Read about the great shooting down there many years ago - and always wanted to go, but for one reason or another - never got around to it. Glad you folks got to do it and thanks for sharing the pics. What a shoot!!!


----------



## kmckinnie (Feb 10, 2017)

Shazam
That a pile of ducks


----------



## QuackAddict (Feb 10, 2017)

Man that looks like an incredible trip!  Love the pic with all the hulls and ducks floating!


----------



## rnelson5 (Feb 11, 2017)

billy336 said:


> How many pesos are teal tags down there?



Well pesos are at an all time low so I was able to afford a few extra


----------



## rnelson5 (Feb 11, 2017)

It was a trip to remember and great for the wife as well.


----------



## injun joe (Feb 11, 2017)

Patos!


----------



## rnelson5 (Feb 11, 2017)

injun joe said:


> Patos!



Si!!!! Mucho Patos


----------



## The Fever (Feb 11, 2017)

Are the limits greater there?


----------



## rnelson5 (Feb 12, 2017)

The Fever said:


> Are the limits greater there?



Oh ya


----------



## mizzippi jb (Feb 12, 2017)

Looks like fun.  Were you able to get any back to the states to have mounted?


----------



## rnelson5 (Feb 12, 2017)

mizzippi jb said:


> Looks like fun.  Were you able to get any back to the states to have mounted?



Yes the outfit filled out all the proper paper work and tags and froze them for me. I bought a soft sided cooler and brought 7 back as my carry on.


----------



## mizzippi jb (Feb 12, 2017)

rnelson5 said:


> Yes the outfit filled out all the proper paper work and tags and froze them for me. I bought a soft sided cooler and brought 7 back as my carry on.

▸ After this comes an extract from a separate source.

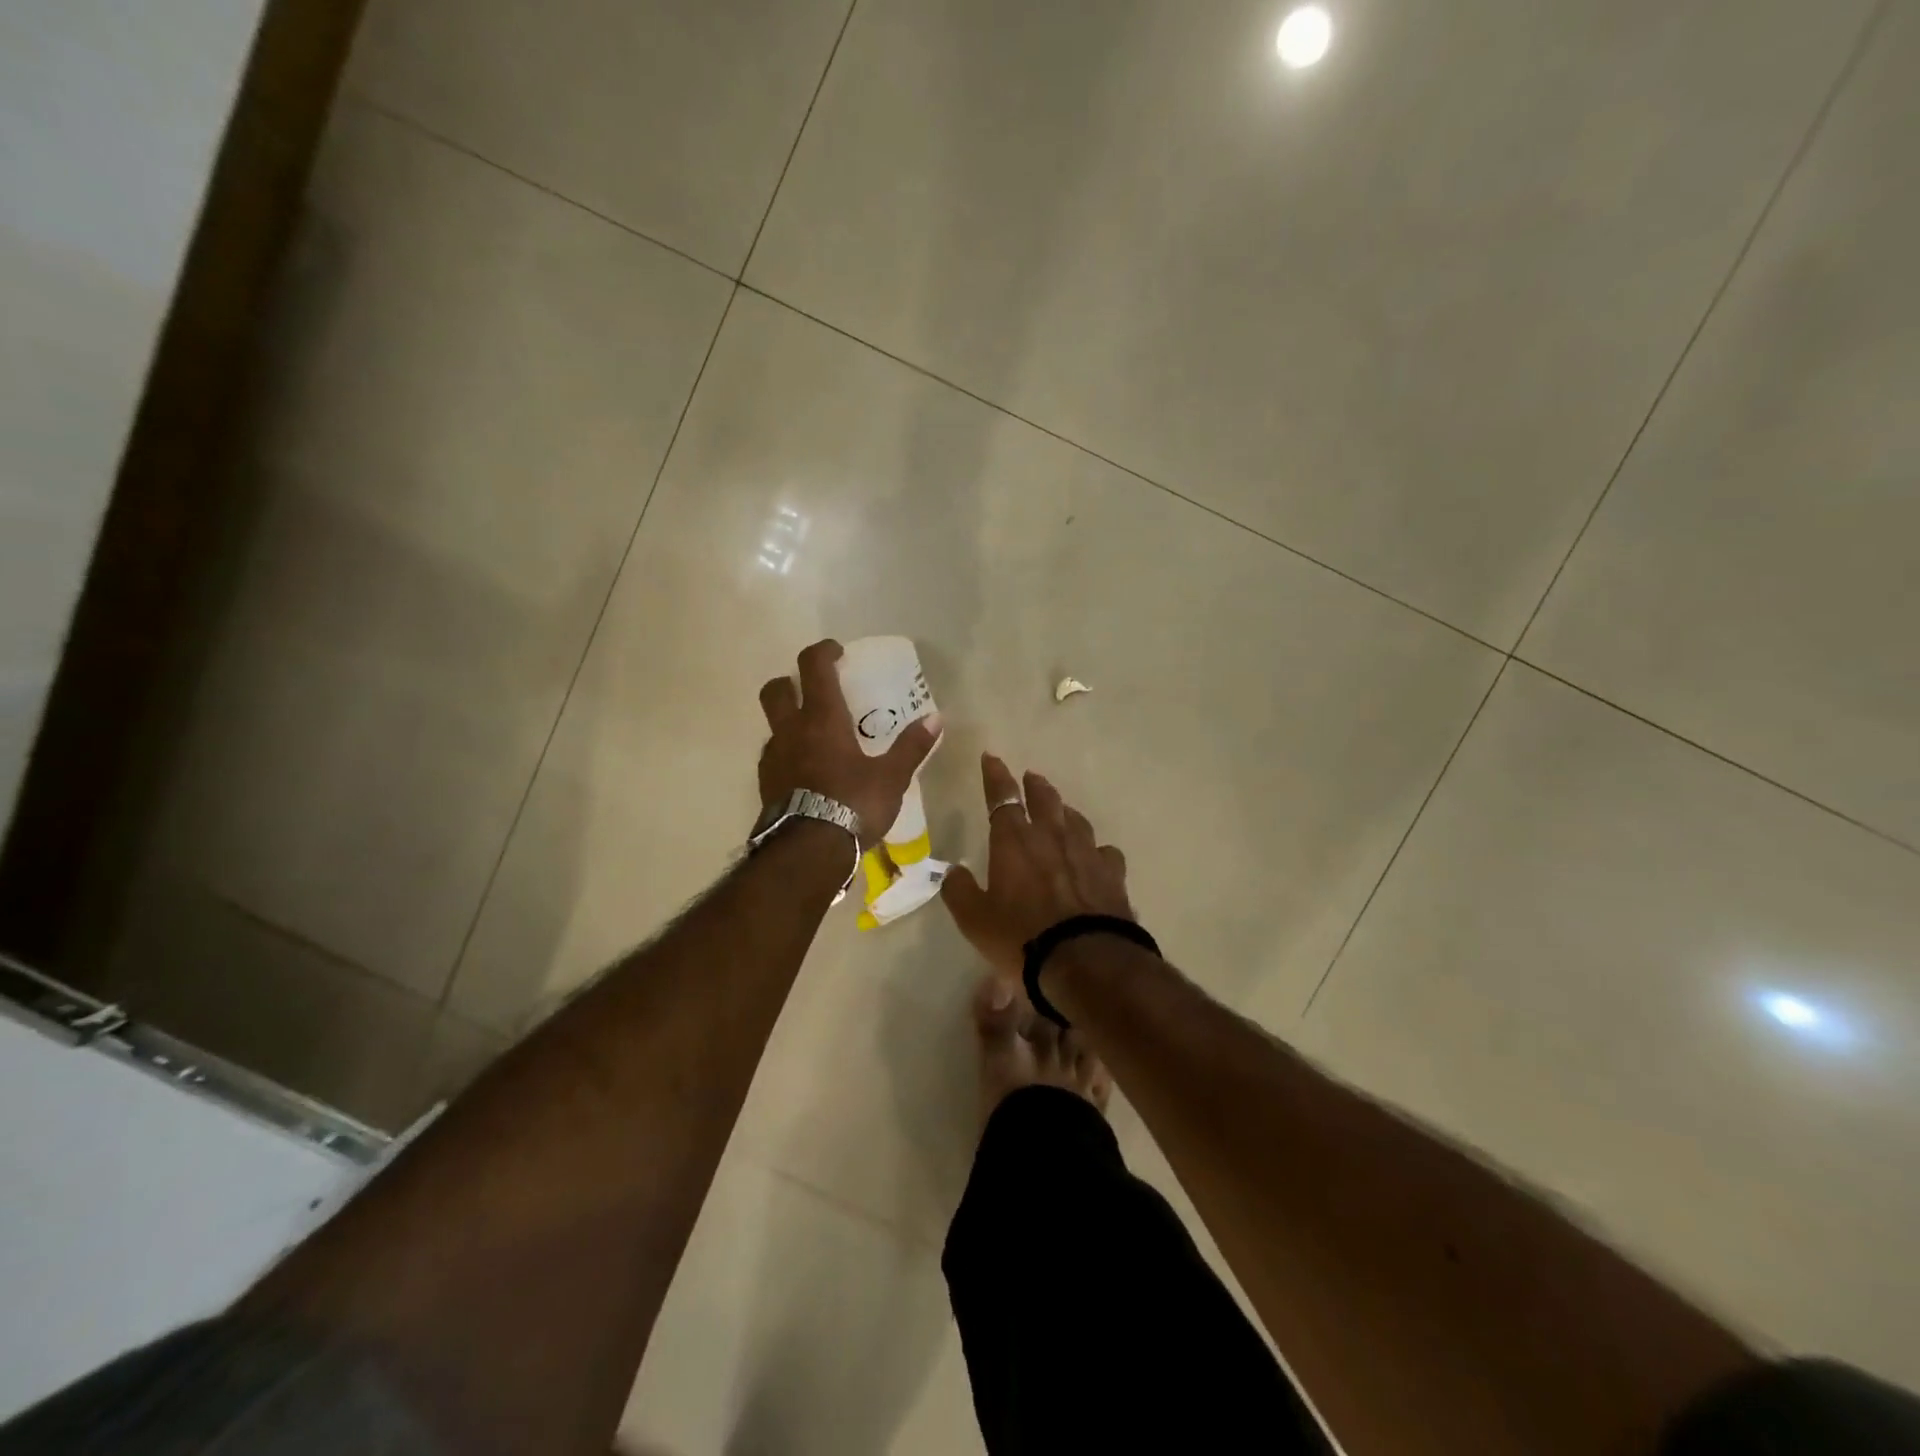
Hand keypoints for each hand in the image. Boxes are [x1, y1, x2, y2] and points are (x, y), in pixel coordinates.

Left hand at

Awesome! That makes it even better


----------



## rnelson5 (Feb 12, 2017)

mizzippi jb said:


> Awesome! That makes it even better



Ya the operation is American owned and has been in business for 18 years. The head guide has been with them from the beginning and so has the lady who takes care of all of the red tape paperwork. She speaks good English as well which is a HUGE bonus when dealing with folks down there. There were a couple of groups there that have been going for 10-15 years. My wife and I enjoyed it so much we will probably be back next February.


----------



## QuackAddict (Feb 12, 2017)

rnelson5 said:


> Ya the operation is American owned and has been in business for 18 years. The head guide has been with them from the beginning and so has the lady who takes care of all of the red tape paperwork. She speaks good English as well which is a HUGE bonus when dealing with folks down there. There were a couple of groups there that have been going for 10-15 years. My wife and I enjoyed it so much we will probably be back next February.



That sounds like the start of a great family tradition!  Good job!


----------



## Flaustin1 (Feb 12, 2017)

You've had a banner year RNelson.  Canada, Mexico, and a black duck I hear.


----------



## dfhooked (Feb 12, 2017)

Si senor the smasher o beaks   Thanks for the texts it fueled the fire for next year.


----------



## rnelson5 (Feb 13, 2017)

Flaustin1 said:


> You've had a banner year RNelson.  Canada, Mexico, and a black duck I hear.



It has been a good one for sure. We did kill a black here in GA, but a couple of us pulled the trigger on it. Atleast I got to see one in the decoys and took part in it going down. It will be hard for me to top this year.


----------



## rnelson5 (Feb 13, 2017)

dfhooked said:


> Si senor the smasher o beaks   Thanks for the texts it fueled the fire for next year.



You should go. You won't regret it one bit!


----------



## cmcackattack (Feb 13, 2017)

What's the name of the outfitter?


----------



## rnelson5 (Feb 13, 2017)

Mazatlan wingshooting club


----------